— Start —

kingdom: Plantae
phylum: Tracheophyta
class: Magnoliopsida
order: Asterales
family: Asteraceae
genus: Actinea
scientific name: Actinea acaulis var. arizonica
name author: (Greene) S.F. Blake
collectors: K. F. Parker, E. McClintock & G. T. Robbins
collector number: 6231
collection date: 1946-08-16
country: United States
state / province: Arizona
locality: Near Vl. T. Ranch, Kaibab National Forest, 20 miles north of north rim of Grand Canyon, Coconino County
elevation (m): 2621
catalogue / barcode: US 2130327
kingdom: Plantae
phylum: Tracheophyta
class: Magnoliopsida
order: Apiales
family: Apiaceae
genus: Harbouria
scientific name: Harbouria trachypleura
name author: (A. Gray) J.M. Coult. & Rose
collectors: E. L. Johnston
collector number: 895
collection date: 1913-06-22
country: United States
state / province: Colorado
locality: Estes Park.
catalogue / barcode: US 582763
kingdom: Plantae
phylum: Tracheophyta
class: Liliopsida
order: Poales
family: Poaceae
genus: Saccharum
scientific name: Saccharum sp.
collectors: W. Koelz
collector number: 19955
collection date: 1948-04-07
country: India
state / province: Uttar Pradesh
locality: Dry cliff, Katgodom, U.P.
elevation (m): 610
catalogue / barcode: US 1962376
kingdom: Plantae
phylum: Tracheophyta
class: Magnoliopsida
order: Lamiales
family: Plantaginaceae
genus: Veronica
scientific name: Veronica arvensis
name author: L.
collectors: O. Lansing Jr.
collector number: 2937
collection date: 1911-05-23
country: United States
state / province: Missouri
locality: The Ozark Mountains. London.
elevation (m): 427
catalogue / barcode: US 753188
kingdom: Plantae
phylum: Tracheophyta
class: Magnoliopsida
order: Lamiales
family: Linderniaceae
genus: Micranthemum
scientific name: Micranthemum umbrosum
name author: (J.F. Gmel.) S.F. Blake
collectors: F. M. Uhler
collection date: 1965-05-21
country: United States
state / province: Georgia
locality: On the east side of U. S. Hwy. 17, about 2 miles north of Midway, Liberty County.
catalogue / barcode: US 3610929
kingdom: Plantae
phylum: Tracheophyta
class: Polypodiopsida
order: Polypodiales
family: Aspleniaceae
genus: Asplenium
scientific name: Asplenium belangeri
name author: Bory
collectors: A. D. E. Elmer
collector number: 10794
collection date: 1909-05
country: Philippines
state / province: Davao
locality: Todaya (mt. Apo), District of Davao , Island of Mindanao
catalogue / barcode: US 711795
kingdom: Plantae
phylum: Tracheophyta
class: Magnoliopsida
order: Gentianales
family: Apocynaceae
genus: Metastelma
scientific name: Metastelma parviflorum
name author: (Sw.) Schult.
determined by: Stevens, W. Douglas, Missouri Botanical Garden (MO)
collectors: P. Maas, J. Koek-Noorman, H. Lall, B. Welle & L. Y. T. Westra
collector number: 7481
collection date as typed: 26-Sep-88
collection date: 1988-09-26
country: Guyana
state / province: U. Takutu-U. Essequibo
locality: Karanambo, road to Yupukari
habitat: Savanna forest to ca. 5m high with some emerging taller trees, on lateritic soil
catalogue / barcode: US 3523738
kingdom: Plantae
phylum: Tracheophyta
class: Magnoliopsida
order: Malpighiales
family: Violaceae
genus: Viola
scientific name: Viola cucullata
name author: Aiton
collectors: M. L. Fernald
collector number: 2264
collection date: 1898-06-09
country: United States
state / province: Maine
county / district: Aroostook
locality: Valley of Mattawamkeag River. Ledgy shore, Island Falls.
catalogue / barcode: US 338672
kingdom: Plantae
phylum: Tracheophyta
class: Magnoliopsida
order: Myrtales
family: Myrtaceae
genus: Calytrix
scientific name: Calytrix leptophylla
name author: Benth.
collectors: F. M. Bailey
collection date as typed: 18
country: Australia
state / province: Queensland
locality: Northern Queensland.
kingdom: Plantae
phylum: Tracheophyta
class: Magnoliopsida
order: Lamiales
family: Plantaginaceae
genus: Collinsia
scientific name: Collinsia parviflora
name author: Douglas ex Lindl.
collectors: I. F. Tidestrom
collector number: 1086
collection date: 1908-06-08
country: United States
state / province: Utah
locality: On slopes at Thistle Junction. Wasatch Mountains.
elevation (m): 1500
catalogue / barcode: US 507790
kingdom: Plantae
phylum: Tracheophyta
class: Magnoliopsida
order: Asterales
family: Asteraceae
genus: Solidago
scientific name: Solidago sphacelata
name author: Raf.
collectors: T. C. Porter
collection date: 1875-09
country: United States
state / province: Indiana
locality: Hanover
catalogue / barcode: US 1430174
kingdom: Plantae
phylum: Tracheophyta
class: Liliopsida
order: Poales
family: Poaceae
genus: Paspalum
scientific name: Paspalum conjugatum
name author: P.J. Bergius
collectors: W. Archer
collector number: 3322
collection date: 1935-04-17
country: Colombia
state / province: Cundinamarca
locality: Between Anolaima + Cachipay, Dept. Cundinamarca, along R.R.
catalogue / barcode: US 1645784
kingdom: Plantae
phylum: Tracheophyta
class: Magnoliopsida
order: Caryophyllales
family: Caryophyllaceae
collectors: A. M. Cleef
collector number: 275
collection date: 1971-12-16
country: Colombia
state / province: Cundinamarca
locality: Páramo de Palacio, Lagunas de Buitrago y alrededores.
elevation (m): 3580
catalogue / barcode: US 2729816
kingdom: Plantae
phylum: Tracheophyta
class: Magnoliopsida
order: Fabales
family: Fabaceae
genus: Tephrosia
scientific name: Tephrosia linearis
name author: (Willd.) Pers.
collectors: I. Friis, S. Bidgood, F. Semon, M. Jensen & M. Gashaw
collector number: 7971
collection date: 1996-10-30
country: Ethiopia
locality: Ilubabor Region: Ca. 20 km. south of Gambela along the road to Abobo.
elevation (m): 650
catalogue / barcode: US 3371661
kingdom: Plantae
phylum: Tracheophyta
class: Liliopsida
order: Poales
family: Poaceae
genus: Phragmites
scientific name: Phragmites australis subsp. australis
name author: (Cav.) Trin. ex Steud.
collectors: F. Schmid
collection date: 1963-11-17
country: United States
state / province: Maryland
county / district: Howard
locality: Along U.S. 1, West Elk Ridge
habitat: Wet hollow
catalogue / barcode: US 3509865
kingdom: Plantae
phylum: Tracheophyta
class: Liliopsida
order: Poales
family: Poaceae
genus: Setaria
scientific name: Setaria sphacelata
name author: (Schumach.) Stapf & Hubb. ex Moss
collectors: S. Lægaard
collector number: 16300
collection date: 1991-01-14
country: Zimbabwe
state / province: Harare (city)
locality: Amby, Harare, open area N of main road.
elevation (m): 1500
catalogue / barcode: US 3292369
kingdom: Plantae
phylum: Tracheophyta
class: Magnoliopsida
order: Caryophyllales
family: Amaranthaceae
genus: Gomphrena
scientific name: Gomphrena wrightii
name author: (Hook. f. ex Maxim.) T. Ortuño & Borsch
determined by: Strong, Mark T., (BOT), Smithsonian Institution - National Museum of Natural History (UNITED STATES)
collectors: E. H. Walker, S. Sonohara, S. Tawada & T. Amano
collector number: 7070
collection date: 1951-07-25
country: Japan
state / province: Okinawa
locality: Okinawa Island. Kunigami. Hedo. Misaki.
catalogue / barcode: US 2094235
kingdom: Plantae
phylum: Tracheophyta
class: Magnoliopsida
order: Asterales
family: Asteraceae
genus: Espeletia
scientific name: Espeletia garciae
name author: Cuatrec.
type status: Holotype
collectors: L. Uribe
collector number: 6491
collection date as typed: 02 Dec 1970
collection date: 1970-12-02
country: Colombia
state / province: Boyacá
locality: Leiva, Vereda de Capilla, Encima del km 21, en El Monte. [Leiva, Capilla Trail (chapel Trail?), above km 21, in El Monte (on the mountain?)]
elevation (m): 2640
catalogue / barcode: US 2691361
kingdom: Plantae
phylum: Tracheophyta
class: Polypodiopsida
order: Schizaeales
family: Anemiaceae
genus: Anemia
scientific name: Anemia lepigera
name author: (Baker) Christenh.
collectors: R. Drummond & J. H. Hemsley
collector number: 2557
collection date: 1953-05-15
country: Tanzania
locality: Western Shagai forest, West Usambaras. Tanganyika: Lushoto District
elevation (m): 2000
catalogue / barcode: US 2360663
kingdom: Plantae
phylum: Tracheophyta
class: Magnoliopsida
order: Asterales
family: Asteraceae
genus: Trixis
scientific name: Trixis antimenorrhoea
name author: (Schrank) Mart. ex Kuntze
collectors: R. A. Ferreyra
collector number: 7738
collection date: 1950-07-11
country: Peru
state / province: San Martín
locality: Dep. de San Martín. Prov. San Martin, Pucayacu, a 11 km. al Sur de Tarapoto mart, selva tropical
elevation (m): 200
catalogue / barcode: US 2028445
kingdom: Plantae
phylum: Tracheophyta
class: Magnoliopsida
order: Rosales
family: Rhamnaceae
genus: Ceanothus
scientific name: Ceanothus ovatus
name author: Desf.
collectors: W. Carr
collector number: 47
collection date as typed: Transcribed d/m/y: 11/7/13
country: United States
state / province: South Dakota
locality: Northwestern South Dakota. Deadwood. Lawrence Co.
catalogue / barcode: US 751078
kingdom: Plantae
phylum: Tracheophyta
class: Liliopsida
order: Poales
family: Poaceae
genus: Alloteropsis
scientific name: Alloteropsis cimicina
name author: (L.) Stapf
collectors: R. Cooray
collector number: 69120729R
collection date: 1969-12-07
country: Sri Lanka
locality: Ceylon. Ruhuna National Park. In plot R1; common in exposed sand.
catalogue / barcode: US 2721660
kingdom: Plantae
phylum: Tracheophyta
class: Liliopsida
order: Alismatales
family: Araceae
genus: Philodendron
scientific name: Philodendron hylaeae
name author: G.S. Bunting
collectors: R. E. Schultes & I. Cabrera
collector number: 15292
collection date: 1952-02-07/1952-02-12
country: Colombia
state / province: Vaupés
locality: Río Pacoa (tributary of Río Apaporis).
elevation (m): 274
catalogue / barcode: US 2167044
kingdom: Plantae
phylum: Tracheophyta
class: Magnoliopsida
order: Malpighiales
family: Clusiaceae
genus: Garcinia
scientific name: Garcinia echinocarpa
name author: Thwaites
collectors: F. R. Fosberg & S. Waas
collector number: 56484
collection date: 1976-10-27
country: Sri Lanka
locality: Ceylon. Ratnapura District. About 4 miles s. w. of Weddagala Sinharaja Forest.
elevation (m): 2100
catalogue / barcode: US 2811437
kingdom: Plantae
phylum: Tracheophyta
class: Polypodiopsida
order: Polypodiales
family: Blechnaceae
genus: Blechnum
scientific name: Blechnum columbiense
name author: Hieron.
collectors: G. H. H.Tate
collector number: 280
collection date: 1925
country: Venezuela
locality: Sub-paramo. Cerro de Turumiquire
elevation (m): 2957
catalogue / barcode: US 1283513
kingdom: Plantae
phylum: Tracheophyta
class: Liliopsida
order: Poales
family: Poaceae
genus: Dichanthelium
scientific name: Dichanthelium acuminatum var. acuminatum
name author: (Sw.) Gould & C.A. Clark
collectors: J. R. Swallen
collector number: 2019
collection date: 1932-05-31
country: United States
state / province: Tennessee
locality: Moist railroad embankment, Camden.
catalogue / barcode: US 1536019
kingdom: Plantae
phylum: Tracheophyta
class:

— End —

Rename "collectors" to "collected by" in the lines from the line with "catalogue / barcode: US 2094235" up to and including the line with "elevation (m): 2640", and give back only those lines with nothing else changed.

» **SOLUTION FOR THIS PROBLEM**:
catalogue / barcode: US 2094235
kingdom: Plantae
phylum: Tracheophyta
class: Magnoliopsida
order: Asterales
family: Asteraceae
genus: Espeletia
scientific name: Espeletia garciae
name author: Cuatrec.
type status: Holotype
collected by: L. Uribe
collector number: 6491
collection date as typed: 02 Dec 1970
collection date: 1970-12-02
country: Colombia
state / province: Boyacá
locality: Leiva, Vereda de Capilla, Encima del km 21, en El Monte. [Leiva, Capilla Trail (chapel Trail?), above km 21, in El Monte (on the mountain?)]
elevation (m): 2640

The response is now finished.